A stable strictly proper transfer with nonnegative real part (positive real) preserves passivity under series connection of impedances. Since \( H(s) \) is stable and \( \Re(H(j\omega)) = \frac{1}{1+(\omega\tau)^2} \ge 0 \), it is positive real. Series of positive-real (passive) elements is positive real, hence passive. Therefore energy cannot increase, and safe interaction is preserved.

9. Summary

Service and medical robots emerged when robotics left structured factories.
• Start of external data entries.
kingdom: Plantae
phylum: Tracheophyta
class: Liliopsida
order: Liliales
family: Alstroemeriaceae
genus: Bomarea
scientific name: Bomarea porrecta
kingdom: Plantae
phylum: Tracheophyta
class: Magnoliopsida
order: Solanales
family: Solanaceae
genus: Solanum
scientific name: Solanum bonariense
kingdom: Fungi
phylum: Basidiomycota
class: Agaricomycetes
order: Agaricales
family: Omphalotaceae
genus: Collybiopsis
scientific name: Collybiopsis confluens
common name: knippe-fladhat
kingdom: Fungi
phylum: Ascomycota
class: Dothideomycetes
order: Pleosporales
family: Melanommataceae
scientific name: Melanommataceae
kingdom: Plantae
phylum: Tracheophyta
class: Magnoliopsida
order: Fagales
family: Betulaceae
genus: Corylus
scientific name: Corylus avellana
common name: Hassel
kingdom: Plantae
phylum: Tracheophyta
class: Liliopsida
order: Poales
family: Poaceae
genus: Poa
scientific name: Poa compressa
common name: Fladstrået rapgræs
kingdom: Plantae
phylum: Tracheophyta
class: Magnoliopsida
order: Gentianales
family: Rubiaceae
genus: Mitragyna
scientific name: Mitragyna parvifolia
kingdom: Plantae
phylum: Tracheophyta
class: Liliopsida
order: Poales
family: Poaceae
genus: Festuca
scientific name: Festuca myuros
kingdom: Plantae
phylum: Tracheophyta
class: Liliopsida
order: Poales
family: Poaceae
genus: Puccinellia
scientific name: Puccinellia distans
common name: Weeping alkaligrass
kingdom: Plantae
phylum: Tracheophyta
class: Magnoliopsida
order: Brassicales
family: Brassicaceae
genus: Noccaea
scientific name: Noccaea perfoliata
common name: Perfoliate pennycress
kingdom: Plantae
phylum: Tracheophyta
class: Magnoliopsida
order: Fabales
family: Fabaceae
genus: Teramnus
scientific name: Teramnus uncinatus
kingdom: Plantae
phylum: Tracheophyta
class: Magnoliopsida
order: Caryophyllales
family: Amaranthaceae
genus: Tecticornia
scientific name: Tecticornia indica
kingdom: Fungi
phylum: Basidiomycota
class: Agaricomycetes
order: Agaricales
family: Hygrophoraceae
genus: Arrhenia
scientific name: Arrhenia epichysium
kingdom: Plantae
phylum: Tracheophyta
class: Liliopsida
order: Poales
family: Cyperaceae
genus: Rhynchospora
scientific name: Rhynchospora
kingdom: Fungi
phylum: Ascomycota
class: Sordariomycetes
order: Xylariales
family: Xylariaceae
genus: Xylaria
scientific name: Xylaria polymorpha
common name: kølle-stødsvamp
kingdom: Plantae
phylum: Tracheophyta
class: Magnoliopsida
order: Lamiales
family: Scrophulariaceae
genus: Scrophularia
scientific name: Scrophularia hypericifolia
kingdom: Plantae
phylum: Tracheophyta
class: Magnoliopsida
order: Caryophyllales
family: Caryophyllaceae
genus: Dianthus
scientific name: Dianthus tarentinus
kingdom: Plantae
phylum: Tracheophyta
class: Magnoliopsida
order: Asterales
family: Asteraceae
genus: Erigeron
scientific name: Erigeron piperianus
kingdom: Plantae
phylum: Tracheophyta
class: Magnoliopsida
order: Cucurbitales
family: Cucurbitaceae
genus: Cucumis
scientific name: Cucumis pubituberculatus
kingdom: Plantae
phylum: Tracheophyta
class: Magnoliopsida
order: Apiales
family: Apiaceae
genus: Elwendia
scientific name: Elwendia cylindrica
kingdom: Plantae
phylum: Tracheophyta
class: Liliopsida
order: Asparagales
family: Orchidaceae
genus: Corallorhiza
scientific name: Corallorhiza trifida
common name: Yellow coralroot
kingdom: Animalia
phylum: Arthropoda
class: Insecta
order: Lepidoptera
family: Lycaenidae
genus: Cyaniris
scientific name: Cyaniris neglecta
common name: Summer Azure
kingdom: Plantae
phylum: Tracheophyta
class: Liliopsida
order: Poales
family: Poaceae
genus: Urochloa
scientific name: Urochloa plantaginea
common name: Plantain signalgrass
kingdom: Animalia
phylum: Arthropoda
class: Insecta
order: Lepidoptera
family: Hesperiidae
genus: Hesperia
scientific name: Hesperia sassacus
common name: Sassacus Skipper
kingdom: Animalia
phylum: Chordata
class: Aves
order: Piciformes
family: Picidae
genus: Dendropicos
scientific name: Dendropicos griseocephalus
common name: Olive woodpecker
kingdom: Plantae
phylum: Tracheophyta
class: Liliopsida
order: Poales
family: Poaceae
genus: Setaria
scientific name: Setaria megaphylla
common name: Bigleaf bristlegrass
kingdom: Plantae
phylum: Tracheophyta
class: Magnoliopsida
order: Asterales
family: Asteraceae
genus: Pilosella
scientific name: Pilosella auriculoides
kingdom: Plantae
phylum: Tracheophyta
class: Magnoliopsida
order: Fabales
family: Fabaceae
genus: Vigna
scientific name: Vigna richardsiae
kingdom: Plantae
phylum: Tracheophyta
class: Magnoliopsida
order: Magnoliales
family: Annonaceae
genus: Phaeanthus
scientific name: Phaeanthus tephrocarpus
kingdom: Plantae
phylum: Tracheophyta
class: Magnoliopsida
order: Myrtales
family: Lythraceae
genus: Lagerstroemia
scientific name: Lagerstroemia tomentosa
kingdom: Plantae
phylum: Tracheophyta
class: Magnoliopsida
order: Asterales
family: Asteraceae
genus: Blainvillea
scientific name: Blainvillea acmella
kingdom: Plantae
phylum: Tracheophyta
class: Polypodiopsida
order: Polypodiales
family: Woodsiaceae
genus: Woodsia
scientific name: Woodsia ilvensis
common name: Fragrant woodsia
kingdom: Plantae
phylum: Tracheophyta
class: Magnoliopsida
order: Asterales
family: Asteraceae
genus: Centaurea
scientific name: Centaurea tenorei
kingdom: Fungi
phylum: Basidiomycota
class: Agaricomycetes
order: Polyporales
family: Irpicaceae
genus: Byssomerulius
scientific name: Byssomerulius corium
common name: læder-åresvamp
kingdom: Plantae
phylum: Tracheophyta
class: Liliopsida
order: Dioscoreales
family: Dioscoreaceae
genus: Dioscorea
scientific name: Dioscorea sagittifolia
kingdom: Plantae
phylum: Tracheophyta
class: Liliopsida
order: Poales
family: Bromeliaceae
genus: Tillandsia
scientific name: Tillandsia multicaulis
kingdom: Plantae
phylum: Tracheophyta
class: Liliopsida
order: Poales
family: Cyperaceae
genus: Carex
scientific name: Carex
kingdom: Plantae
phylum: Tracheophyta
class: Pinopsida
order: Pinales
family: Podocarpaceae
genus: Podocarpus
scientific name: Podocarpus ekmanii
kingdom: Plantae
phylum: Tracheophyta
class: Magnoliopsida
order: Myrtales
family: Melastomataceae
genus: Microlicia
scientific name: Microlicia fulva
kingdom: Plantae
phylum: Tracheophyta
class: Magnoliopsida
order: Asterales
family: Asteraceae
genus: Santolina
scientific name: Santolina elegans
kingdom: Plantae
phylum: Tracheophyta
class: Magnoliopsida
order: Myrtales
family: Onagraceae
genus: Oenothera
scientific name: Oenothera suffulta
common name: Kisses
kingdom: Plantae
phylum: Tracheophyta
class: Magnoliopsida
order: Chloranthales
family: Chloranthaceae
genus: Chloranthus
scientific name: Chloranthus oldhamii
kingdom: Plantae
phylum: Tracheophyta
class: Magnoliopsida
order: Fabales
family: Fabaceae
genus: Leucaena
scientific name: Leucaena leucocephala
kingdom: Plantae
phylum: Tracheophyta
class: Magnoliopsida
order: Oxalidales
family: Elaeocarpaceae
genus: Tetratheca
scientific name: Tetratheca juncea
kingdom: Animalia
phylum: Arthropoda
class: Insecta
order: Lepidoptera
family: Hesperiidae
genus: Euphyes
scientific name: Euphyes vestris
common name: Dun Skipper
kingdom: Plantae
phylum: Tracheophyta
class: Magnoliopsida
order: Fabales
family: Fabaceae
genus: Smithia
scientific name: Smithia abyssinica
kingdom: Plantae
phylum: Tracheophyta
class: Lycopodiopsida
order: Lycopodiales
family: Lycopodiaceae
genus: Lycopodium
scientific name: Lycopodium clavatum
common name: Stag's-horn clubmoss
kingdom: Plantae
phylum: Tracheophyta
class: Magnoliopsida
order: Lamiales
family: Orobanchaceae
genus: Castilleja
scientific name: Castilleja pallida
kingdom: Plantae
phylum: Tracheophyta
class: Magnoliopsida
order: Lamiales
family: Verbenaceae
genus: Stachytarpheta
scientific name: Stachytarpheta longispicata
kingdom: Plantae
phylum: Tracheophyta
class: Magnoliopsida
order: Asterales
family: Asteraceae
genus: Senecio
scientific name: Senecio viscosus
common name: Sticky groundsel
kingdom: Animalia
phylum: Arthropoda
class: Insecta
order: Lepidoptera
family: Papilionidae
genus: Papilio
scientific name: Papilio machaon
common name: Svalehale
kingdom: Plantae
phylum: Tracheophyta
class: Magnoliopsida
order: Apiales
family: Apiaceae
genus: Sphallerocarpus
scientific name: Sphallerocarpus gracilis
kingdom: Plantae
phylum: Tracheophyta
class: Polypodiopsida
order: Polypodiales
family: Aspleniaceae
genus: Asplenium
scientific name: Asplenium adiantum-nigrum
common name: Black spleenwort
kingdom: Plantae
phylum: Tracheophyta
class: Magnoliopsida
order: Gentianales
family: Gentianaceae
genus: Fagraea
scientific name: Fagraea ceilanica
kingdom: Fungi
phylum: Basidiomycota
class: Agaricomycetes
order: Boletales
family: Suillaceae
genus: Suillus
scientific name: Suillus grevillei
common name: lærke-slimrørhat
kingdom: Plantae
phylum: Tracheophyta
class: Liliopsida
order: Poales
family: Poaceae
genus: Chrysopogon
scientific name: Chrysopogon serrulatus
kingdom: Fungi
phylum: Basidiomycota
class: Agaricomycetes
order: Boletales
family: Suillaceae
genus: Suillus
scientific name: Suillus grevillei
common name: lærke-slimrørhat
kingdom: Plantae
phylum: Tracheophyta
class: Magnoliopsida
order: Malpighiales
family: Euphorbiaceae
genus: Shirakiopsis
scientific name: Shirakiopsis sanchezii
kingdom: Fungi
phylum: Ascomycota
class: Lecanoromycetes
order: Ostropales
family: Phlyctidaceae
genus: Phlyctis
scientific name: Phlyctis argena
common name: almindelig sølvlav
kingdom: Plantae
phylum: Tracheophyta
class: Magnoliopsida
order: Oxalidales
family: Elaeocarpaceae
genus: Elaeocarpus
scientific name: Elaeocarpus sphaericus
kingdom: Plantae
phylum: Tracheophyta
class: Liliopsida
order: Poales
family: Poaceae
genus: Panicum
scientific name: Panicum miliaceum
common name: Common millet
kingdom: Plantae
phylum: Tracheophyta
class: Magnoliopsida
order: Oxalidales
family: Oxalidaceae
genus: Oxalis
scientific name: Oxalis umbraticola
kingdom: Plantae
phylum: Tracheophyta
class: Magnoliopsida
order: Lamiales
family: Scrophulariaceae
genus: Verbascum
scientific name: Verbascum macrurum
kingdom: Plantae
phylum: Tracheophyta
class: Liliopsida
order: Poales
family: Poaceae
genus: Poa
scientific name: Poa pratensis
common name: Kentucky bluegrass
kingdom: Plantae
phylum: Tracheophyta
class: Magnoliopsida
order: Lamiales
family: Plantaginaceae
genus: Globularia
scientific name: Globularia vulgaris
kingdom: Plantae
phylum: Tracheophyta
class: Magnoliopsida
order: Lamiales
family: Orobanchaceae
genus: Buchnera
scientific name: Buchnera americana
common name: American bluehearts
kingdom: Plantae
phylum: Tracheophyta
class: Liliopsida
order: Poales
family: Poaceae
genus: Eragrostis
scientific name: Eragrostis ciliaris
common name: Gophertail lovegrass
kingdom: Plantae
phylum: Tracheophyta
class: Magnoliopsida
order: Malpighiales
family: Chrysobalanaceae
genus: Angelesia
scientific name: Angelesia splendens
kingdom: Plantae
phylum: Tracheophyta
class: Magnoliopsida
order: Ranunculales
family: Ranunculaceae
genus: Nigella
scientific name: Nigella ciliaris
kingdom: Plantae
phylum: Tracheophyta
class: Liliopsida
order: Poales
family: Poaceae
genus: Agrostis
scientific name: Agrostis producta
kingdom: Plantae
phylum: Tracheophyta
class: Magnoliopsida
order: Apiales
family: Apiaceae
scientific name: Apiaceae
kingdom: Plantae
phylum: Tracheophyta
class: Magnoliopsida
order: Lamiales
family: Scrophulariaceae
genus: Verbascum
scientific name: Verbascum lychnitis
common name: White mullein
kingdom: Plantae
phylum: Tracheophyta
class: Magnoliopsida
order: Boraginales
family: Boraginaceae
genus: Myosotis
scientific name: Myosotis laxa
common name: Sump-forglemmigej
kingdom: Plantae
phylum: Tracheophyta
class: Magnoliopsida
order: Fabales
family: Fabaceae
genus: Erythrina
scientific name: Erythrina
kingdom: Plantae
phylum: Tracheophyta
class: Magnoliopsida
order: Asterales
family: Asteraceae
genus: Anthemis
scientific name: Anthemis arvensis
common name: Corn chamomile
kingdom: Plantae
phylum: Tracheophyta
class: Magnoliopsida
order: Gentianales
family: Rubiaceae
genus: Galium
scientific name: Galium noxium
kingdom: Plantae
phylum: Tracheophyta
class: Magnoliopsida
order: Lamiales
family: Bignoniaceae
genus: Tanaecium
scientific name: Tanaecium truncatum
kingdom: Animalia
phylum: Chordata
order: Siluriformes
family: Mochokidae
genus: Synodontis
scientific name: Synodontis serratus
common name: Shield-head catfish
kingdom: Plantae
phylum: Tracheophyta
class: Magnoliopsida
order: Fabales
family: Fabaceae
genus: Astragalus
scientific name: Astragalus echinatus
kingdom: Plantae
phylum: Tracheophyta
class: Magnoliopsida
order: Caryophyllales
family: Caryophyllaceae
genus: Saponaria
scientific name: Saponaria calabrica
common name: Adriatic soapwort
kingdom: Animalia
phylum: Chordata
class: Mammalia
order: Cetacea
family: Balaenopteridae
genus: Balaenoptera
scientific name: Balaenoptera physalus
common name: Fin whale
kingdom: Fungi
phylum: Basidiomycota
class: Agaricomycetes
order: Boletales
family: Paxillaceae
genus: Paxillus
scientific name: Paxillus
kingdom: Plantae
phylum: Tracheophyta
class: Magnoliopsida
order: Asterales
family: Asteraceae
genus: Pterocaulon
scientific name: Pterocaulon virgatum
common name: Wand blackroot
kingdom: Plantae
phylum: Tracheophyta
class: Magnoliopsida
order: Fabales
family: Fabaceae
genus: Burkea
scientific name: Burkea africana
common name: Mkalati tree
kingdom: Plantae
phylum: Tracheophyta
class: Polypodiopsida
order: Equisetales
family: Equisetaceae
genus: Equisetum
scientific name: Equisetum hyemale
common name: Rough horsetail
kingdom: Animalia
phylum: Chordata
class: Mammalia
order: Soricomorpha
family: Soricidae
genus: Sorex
Key historical progress depended on control-theoretic advances: stability under delay, safe physical interaction, and tremor/precision enhancement via filtering and scaling. These ideas set the stage for later chapters on hardware, sensing, and software stacks.

10. References

  1. Anderson, R.J., & Spong, M.W. (1989). Bilateral control of teleoperators with time delay. IEEE Transactions on Automatic Control, 34(5), 494–501.
  2. Niemeyer, G., & Slotine, J.-J.E. (1991). Stable adaptive teleoperation. IEEE Journal of Oceanic Engineering, 16(1), 152–162.
  3. Hashtrudi-Zaad, K., & Salcudean, S.E. (2002). Transparency in time-delayed systems and the effect of local force feedback. IEEE Transactions on Robotics and Automation, 18(1), 108–114.
  4. Hogan, N. (1985). Impedance control: an approach to manipulation. ASME Journal of Dynamic Systems, Measurement, and Control, 107(1), 1–7.
  5. Ryu, J.-H., Kwon, D.-S., & Hannaford, B. (2004). Stable teleoperation with time-domain passivity control. IEEE Transactions on Robotics, 20(2), 365–373.
  6. Colgate, J.E., & Schenkel, G.G. (1997). Passivity of a class of sampled-data systems. Journal of Robotic Systems, 14(11), 775–784.